### EXERCISE DIRECTIONS
For this exercise, repeat exactly the lines below starting at the line holding "1/28/2020, 4:33:04 PM" and ending at the line holding "07.12.08, 12:36:25", both included, with no extra lines and no pictures.

── EXERCISE MATERIAL ──

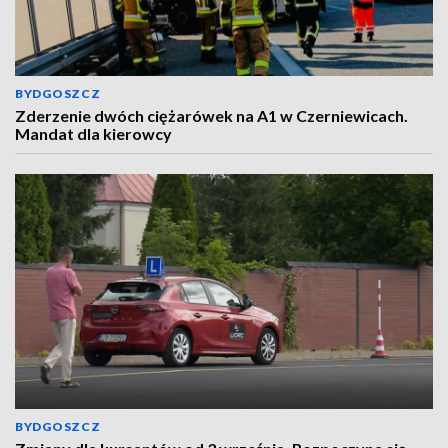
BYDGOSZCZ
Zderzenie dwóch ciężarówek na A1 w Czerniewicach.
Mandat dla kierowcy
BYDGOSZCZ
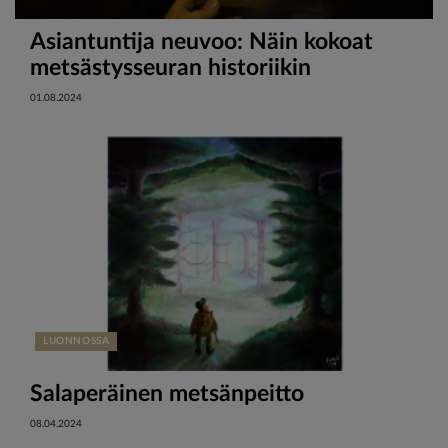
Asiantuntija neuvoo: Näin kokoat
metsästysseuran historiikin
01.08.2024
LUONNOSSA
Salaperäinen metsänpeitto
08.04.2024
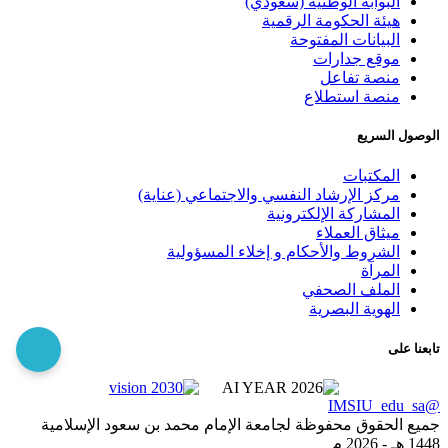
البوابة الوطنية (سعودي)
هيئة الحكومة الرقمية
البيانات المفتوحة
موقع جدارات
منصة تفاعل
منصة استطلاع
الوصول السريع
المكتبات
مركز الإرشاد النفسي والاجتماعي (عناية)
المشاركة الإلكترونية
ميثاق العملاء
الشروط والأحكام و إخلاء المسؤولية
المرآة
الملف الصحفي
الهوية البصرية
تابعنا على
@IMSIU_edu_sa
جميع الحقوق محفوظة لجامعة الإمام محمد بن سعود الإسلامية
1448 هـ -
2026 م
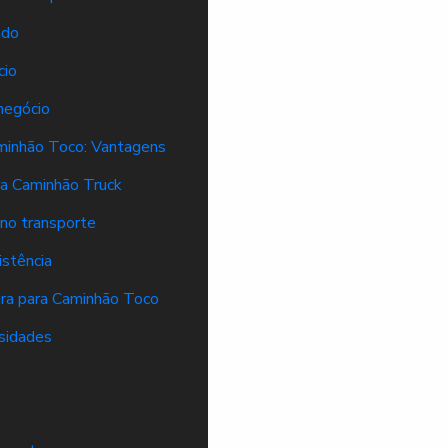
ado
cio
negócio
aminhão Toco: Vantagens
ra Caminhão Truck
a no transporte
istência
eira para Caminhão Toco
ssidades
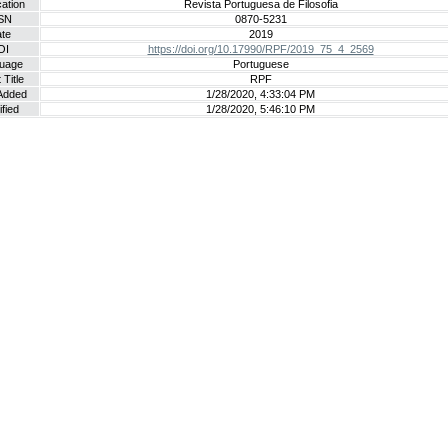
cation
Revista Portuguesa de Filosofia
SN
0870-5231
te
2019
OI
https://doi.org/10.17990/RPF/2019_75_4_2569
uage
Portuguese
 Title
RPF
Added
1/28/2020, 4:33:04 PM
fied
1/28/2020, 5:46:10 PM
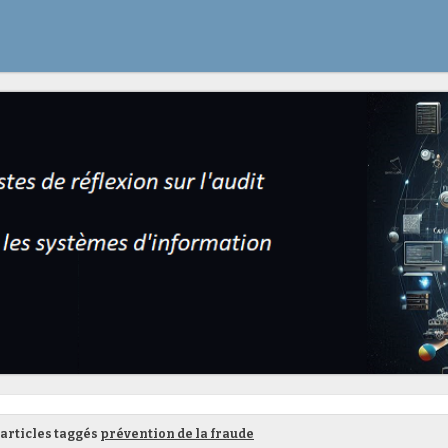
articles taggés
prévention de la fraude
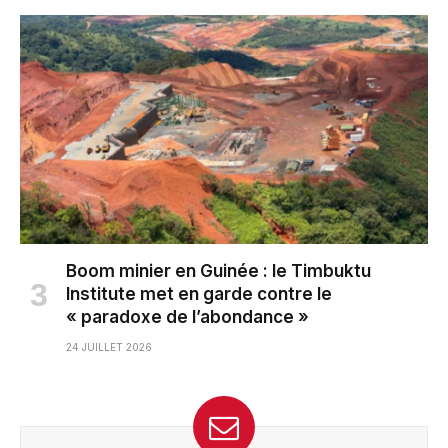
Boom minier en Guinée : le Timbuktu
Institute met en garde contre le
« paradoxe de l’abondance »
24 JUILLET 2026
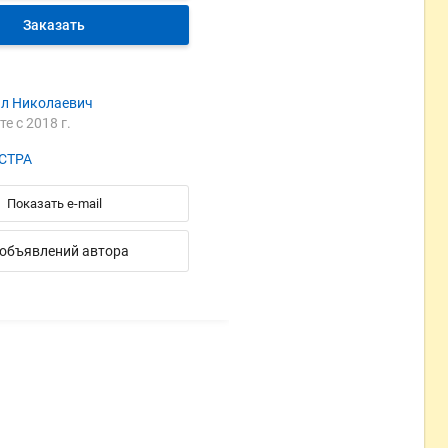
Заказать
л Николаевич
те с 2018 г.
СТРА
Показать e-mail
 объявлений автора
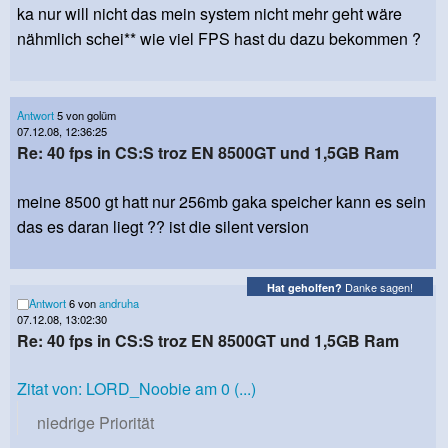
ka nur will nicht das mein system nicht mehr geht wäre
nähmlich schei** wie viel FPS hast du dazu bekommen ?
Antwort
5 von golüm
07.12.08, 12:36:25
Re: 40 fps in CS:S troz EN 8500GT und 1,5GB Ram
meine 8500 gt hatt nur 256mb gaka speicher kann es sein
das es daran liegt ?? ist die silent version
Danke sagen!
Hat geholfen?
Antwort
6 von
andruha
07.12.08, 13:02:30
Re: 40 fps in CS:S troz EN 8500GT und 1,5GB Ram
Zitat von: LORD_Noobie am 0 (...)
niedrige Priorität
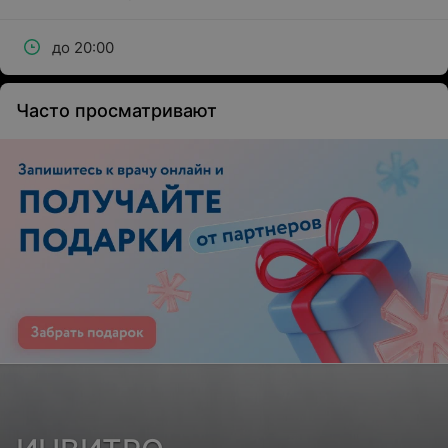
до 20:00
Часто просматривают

───
── EXERCISE MATERIAL ──

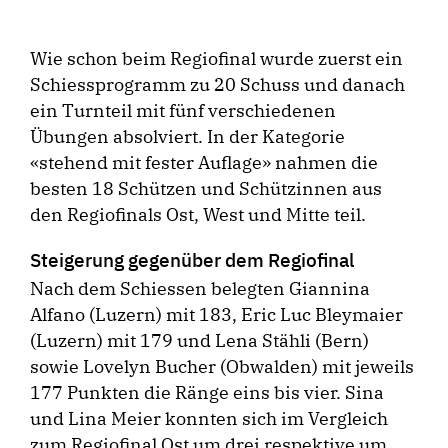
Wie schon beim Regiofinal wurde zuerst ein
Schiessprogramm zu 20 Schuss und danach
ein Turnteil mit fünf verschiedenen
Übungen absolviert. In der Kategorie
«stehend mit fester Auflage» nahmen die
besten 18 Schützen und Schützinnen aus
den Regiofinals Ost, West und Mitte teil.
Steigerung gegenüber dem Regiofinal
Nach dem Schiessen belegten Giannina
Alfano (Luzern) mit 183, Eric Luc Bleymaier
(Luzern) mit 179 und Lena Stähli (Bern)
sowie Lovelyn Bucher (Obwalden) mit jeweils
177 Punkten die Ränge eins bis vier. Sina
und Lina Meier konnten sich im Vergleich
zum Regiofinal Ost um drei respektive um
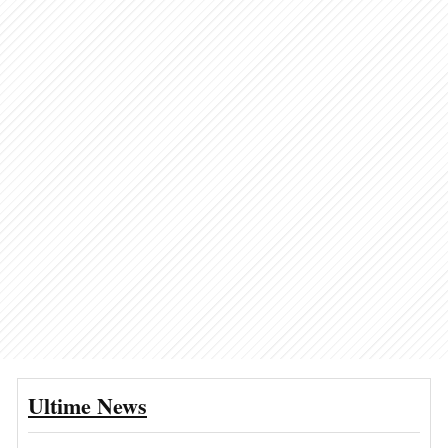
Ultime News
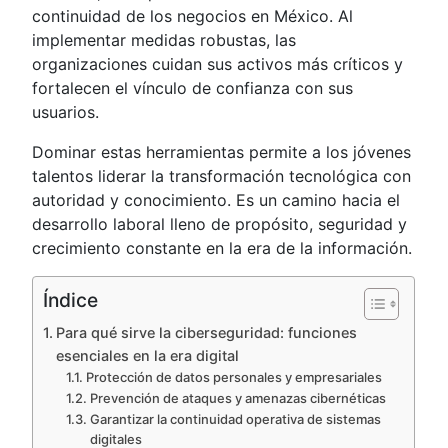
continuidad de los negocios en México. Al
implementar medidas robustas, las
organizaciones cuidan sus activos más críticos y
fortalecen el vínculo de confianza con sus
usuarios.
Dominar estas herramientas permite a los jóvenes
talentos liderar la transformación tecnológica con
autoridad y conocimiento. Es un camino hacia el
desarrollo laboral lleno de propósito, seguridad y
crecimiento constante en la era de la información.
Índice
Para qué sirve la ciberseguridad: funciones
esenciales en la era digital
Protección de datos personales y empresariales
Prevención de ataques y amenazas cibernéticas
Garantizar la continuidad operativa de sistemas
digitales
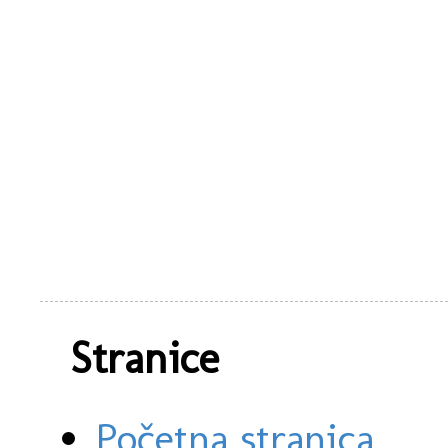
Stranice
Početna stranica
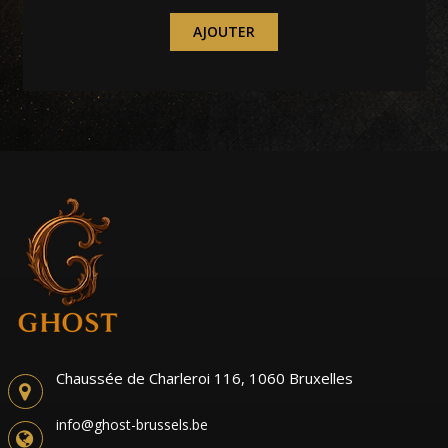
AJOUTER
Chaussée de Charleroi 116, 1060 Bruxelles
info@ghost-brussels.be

───
── EXERCISE MATERIAL ──

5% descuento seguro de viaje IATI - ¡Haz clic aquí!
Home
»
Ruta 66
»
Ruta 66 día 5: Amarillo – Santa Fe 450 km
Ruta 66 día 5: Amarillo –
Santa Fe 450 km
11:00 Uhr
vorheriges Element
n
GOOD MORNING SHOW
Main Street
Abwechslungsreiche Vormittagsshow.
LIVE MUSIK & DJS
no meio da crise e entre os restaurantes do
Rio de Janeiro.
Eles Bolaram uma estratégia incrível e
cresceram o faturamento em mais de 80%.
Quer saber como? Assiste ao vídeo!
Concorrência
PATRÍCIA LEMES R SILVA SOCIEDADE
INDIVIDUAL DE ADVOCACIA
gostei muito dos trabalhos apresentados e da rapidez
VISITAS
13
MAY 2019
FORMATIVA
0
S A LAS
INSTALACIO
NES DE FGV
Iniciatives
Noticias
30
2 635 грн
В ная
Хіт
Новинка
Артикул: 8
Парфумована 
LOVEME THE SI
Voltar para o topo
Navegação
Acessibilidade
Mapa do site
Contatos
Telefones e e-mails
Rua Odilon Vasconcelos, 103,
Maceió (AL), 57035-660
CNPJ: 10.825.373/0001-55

───

### ANSWER TO THIS EXERCISE
1/28/2020, 4:33:04 PM
fied
1/28/2020, 5:46:10 PM
articles taggés
prévention de la fraude
Boom minier en Guinée : le Timbuktu
Institute met en garde contre le
« paradoxe de l’abondance »
24 JUILLET 2026
Заказать
л Николаевич
те с 2018 г.
СТРА
Показать e-mail
 объявлений автора
ka nur will nicht das mein system nicht mehr geht wäre
nähmlich schei** wie viel FPS hast du dazu bekommen ?
Antwort
5 von golüm
07.12.08, 12:36:25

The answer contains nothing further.